During our evaluation of DERMATAC™ Drape, it was found to be easier to handle, cut, apply, and readjust than traditional V.A.C.® Drape. A similar amount of adhesiveness to V.A.C.® Drape was noted; however, DERMATAC™ Drape was easier on the skin. In this case series at our center, the DERMATAC™ Drape generated meaningful positive outcomes when used for with NPWT. Our case series also demonstrates that under the most stressful of conditions the DERMATAC™ Drape can perform admirably and should be considered as an essential item in the wound specialist’s toolbox.
References
- Hy-Tape International. Medical adhesives and wound dressing application strategies. Wound Source. https://www.woundsource.com/blog/medical-adhesives-and-wound-dressing-application-strategies.
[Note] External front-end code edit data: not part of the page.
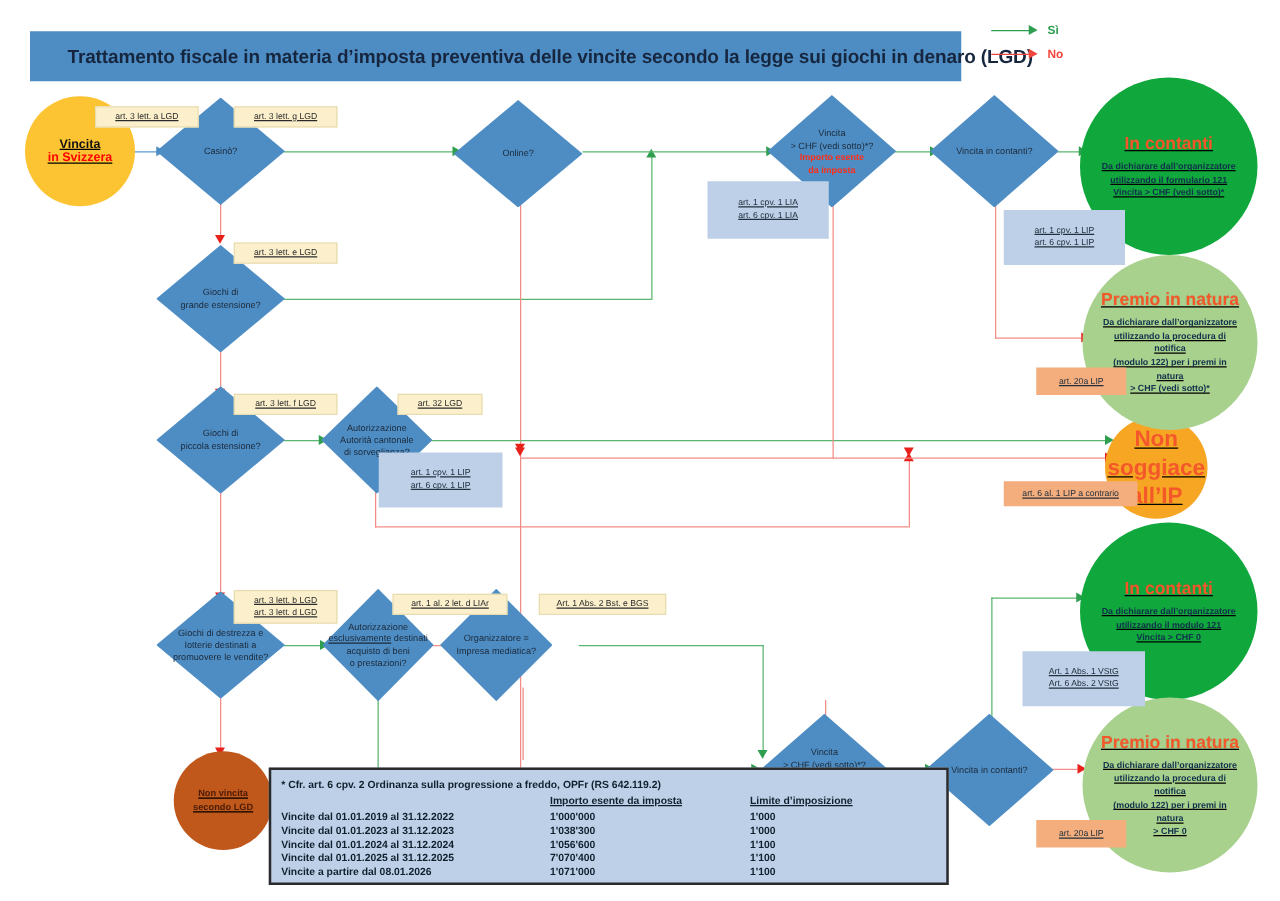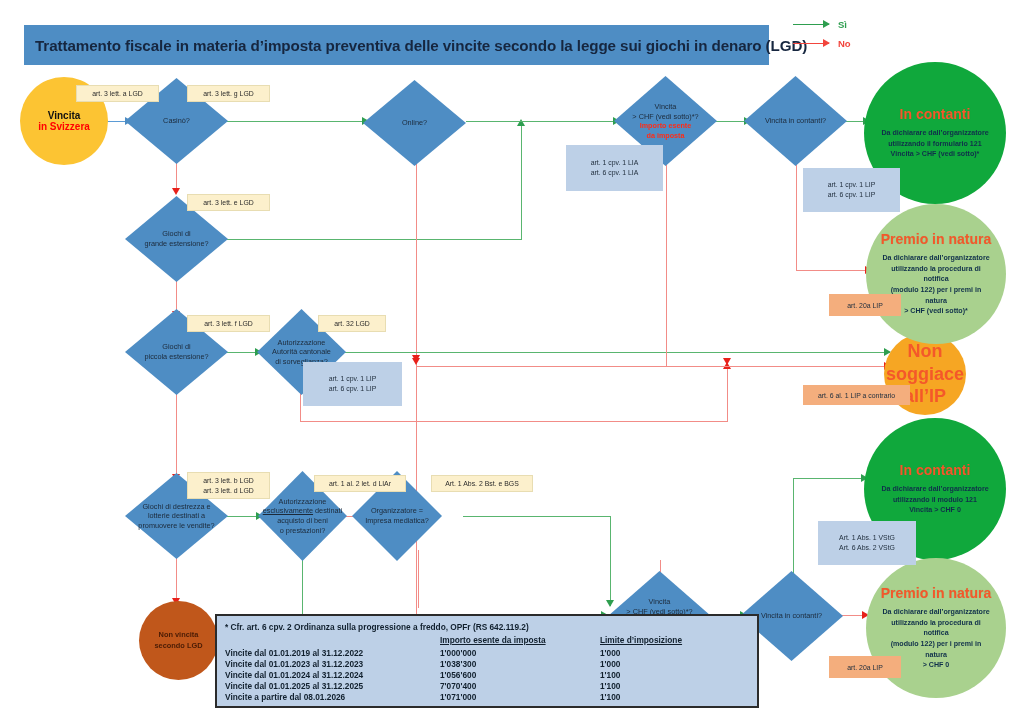"Trattamento fiscale in materia d’imposta" .title-bar { padding-left: 11px -> 30px }
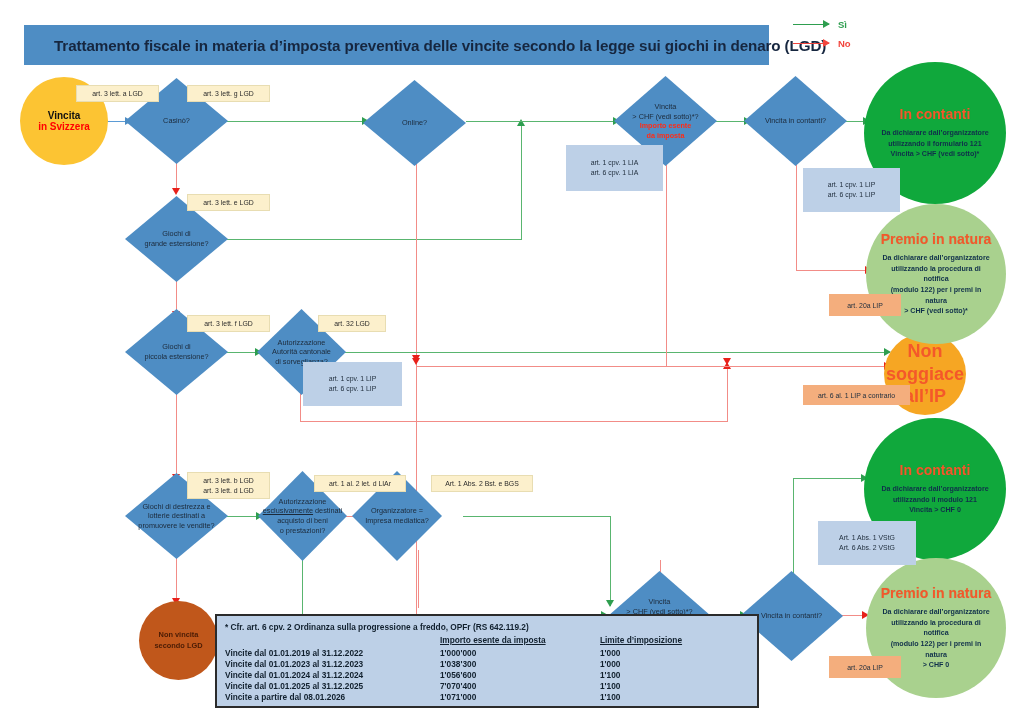"Vincita" .node { text-decoration: none -> underline }
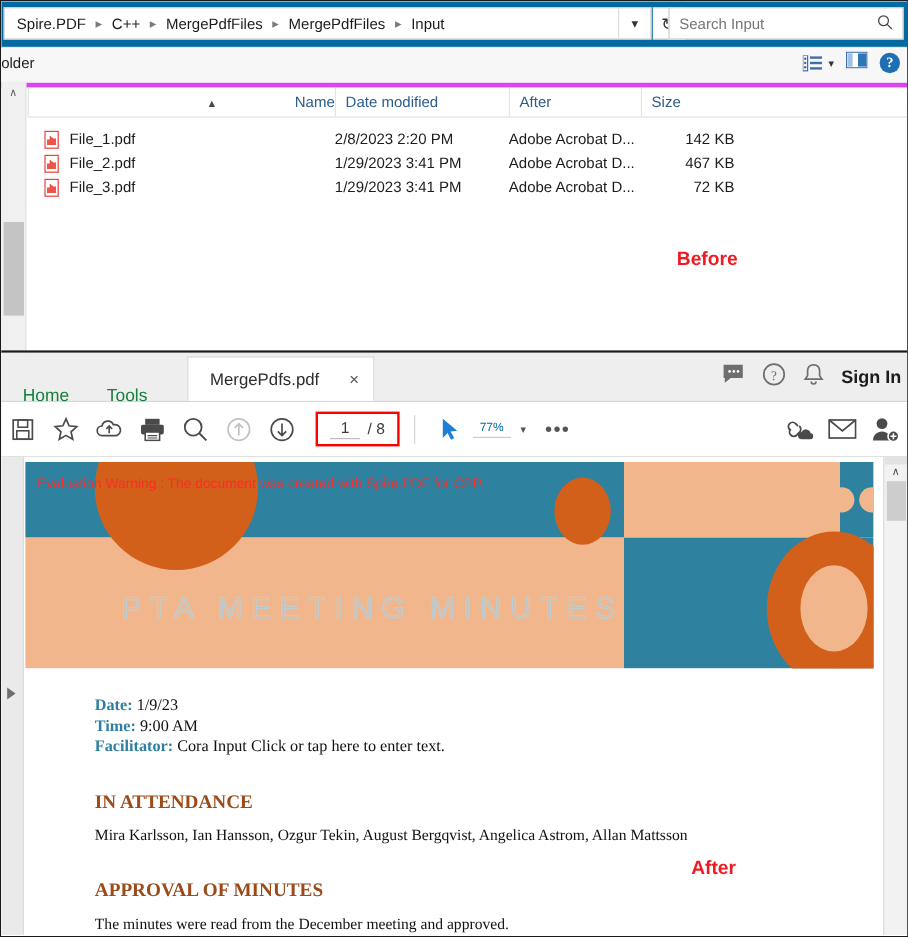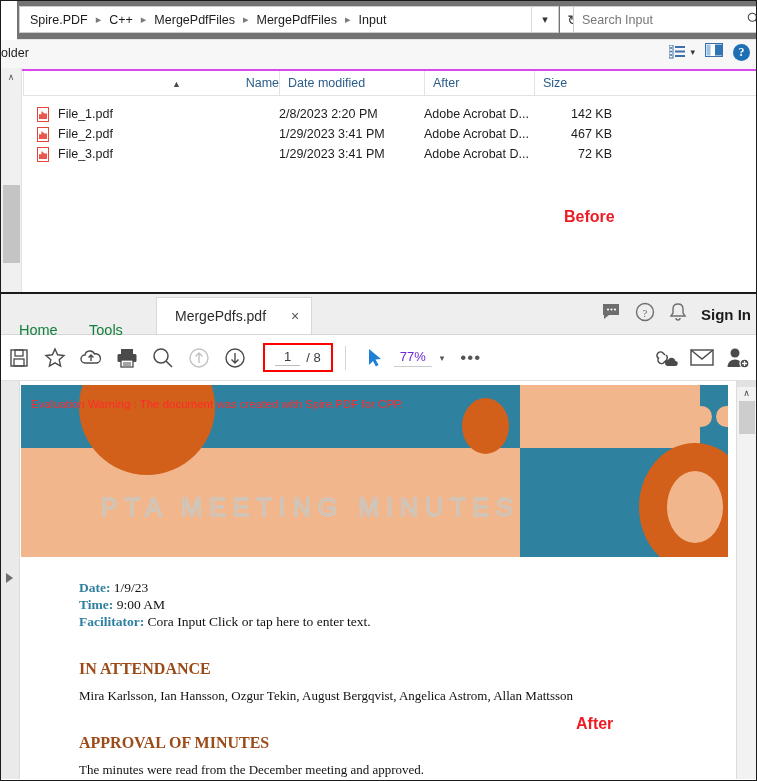"Spire.PDF" .addr-row { background: #737373 -> #0369a1; margin-left: 16px -> none }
Accessed September 1, 2019.
- McNichol L, Lund C, Rosen T, Gray M. Medical adhesives and patient safety: state of the science: consensus states for the assessment, prevention, and treatment of adhesive-related skin injuries. J Wound Ostomy Continence Nurs. 2013;40(4):365-380.
NOTE: As with any case study, the results and outcomes should not be interpreted as a guarantee or warranty of similar results. Individual results may vary depending on the patient’s circumstances and condition.
Specific indications, contraindications, warnings, precautions and safety information exist for KCI products and therapies. Please consult a clinician and production instructions for use prior to applications. This material is intended for healthcare professionals.